As above solution with a customized AppArmor profile did no longer work since LXC 2.1, I have posted this in LXC forums:

a month later, a smart guy (thanks so much, @brauner!) came up with this workaround. I was super happy about that solution, even though in my eyes it was still a workaround and until now I didn't find a cleaner solution than that.

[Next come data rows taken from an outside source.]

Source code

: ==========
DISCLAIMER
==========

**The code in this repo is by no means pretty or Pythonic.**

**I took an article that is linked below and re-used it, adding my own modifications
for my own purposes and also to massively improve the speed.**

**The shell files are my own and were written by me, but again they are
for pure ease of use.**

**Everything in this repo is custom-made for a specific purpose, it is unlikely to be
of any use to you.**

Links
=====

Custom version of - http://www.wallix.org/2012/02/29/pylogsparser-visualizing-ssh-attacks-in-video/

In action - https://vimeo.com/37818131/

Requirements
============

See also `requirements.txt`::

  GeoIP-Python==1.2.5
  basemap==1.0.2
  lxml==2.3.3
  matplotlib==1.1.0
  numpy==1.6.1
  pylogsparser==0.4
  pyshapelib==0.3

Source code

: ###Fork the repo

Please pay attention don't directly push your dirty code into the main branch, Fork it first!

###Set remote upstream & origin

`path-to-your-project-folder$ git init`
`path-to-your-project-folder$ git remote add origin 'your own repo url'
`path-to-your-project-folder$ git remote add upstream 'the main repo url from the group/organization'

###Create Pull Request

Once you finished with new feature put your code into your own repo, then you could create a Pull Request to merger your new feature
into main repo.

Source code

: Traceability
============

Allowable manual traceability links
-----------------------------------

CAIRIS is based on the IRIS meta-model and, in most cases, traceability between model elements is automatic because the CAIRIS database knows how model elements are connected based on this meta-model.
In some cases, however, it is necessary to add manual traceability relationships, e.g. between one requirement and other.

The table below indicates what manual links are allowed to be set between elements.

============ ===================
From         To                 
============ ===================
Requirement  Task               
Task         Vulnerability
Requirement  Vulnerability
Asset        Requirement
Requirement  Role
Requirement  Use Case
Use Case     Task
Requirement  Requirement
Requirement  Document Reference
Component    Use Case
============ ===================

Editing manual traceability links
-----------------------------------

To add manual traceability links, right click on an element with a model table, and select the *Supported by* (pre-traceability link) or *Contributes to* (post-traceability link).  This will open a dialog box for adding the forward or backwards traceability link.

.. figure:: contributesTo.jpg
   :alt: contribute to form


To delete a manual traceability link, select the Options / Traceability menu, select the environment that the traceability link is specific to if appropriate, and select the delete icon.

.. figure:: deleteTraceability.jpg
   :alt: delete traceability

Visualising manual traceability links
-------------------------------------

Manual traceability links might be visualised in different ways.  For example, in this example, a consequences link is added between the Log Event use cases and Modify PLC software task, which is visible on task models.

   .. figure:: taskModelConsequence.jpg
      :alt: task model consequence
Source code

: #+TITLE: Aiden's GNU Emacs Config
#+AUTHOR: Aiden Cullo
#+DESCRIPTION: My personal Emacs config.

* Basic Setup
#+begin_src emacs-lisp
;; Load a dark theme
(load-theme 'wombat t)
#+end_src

So, this is the final solution: Add the following lines to your LXC container configuration, e.g. /etc/pve/lxc/$VMID.conf on a Proxmox VE host system):

/etc/pve/lxc/$VMID.conf
# ...
lxc.mount.auto: 
lxc.mount.auto: sys:mixed cgroup:mixed
lxc.mount.entry: proc proc proc rw,remount,nodev,nosuid,noexec,relatime,hidepid=2 0 0
lxc.mount.entry: proc/sys proc/sys proc ro,bind,relative 0 0
lxc.mount.entry: proc/sys/net proc/sys/net proc rw,bind,relative 0 0
lxc.mount.entry: proc/sysrq-trigger proc/sysrq-trigger proc ro,bind,relative 0 0
lxc.mount.entry: /var/lib/lxcfs/proc/cpuinfo proc/cpuinfo none bind,optional 0 0
lxc.mount.entry: /var/lib/lxcfs/proc/diskstats proc/diskstats none bind,optional 0 0
lxc.mount.entry: /var/lib/lxcfs/proc/meminfo proc/meminfo none bind,optional 0 0
lxc.mount.entry: /var/lib/lxcfs/proc/stat proc/stat none bind,optional 0 0
lxc.mount.entry: /var/lib/lxcfs/proc/swaps proc/swaps none bind,optional 0 0
lxc.mount.entry: /var/lib/lxcfs/proc/uptime proc/uptime none bind,optional 0 0

You will no longer need the custom AppArmor profile I have described above. If your LXC config still contains a lxc.apparmor.profile line, remove it!

Once you restart your LXC container with those lxc.mount.* options, you don't even need to add the hidepid=2 mount option to the /etc/fstab inside your container, as this is already done in above LXC configuration.

UPDATE 2021-08-20:

In latest Proxmox VE 7.0 / LXC 4.0.x, I am still using this solution. Confirmed working. I will keep you posted if I find a simpler solution.